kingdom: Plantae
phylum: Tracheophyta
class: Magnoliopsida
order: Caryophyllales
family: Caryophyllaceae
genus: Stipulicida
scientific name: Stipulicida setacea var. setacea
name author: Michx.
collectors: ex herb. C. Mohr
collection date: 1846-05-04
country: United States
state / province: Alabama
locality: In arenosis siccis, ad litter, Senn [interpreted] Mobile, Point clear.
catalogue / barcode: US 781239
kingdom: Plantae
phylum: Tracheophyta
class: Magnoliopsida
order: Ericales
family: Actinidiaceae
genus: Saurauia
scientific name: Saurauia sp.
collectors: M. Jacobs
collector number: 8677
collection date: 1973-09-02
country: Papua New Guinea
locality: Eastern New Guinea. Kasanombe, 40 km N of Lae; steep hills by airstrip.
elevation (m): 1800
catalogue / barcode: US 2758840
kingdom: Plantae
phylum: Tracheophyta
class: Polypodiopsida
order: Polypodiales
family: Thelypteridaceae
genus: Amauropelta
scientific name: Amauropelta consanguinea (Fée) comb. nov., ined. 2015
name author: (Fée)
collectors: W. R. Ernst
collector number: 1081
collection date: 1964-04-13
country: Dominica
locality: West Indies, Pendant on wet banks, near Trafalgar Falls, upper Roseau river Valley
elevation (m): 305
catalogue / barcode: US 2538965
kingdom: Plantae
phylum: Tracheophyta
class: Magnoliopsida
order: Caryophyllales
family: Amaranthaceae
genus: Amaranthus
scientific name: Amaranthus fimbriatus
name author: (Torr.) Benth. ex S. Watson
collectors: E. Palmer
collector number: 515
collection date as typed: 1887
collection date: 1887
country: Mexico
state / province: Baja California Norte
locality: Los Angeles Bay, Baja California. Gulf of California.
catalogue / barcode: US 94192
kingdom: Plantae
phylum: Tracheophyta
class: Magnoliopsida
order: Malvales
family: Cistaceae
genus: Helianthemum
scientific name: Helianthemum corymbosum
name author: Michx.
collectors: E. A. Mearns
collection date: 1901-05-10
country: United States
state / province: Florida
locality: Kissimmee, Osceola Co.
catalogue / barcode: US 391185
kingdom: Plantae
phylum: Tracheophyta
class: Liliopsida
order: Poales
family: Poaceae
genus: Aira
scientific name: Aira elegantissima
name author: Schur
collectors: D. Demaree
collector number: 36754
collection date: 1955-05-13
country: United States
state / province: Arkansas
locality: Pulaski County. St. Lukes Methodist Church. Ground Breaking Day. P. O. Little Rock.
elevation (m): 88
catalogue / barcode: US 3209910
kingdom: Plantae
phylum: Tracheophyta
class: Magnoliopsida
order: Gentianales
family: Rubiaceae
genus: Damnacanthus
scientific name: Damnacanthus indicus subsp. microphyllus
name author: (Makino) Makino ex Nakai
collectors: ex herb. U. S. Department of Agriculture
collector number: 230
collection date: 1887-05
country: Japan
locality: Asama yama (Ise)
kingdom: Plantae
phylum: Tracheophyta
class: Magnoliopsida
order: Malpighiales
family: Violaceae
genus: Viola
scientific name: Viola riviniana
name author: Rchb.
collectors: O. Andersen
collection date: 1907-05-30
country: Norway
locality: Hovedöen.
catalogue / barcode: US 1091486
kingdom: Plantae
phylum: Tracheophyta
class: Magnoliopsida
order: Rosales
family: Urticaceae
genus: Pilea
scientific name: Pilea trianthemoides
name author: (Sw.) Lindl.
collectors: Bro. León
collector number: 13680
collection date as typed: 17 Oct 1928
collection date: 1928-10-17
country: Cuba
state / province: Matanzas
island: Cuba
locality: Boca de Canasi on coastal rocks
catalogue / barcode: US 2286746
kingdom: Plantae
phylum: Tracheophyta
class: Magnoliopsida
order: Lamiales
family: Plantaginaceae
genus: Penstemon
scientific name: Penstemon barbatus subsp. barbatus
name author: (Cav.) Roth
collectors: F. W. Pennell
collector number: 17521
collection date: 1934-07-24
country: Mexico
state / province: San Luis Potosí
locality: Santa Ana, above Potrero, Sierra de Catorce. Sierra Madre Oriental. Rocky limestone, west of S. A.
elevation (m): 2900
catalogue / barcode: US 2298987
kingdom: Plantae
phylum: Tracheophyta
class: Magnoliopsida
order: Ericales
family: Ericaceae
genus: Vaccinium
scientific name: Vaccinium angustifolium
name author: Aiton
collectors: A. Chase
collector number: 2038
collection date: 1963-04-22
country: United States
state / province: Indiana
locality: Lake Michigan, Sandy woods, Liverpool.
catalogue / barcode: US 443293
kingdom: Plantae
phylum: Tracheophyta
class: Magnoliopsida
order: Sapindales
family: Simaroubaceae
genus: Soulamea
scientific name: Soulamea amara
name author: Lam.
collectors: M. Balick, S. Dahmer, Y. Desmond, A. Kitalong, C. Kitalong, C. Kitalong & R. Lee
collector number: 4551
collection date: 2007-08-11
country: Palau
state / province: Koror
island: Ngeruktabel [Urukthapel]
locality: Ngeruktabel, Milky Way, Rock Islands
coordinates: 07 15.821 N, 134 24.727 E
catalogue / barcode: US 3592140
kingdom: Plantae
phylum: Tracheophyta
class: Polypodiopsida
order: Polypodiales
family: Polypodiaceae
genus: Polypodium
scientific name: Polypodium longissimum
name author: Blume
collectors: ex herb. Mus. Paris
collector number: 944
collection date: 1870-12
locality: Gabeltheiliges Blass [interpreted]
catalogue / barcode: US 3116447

+++

:: SET PROBLEM ::
Print the lines of the entries exactly, starting at the first line and ending at the line that contains "class: Liliopsida".

:: ANSWER FOR THIS EXERCISE ::
kingdom: Plantae
phylum: Tracheophyta
class: Magnoliopsida
order: Caryophyllales
family: Caryophyllaceae
genus: Stipulicida
scientific name: Stipulicida setacea var. setacea
name author: Michx.
collectors: ex herb. C. Mohr
collection date: 1846-05-04
country: United States
state / province: Alabama
locality: In arenosis siccis, ad litter, Senn [interpreted] Mobile, Point clear.
catalogue / barcode: US 781239
kingdom: Plantae
phylum: Tracheophyta
class: Magnoliopsida
order: Ericales
family: Actinidiaceae
genus: Saurauia
scientific name: Saurauia sp.
collectors: M. Jacobs
collector number: 8677
collection date: 1973-09-02
country: Papua New Guinea
locality: Eastern New Guinea. Kasanombe, 40 km N of Lae; steep hills by airstrip.
elevation (m): 1800
catalogue / barcode: US 2758840
kingdom: Plantae
phylum: Tracheophyta
class: Polypodiopsida
order: Polypodiales
family: Thelypteridaceae
genus: Amauropelta
scientific name: Amauropelta consanguinea (Fée) comb. nov., ined. 2015
name author: (Fée)
collectors: W. R. Ernst
collector number: 1081
collection date: 1964-04-13
country: Dominica
locality: West Indies, Pendant on wet banks, near Trafalgar Falls, upper Roseau river Valley
elevation (m): 305
catalogue / barcode: US 2538965
kingdom: Plantae
phylum: Tracheophyta
class: Magnoliopsida
order: Caryophyllales
family: Amaranthaceae
genus: Amaranthus
scientific name: Amaranthus fimbriatus
name author: (Torr.) Benth. ex S. Watson
collectors: E. Palmer
collector number: 515
collection date as typed: 1887
collection date: 1887
country: Mexico
state / province: Baja California Norte
locality: Los Angeles Bay, Baja California. Gulf of California.
catalogue / barcode: US 94192
kingdom: Plantae
phylum: Tracheophyta
class: Magnoliopsida
order: Malvales
family: Cistaceae
genus: Helianthemum
scientific name: Helianthemum corymbosum
name author: Michx.
collectors: E. A. Mearns
collection date: 1901-05-10
country: United States
state / province: Florida
locality: Kissimmee, Osceola Co.
catalogue / barcode: US 391185
kingdom: Plantae
phylum: Tracheophyta
class: Liliopsida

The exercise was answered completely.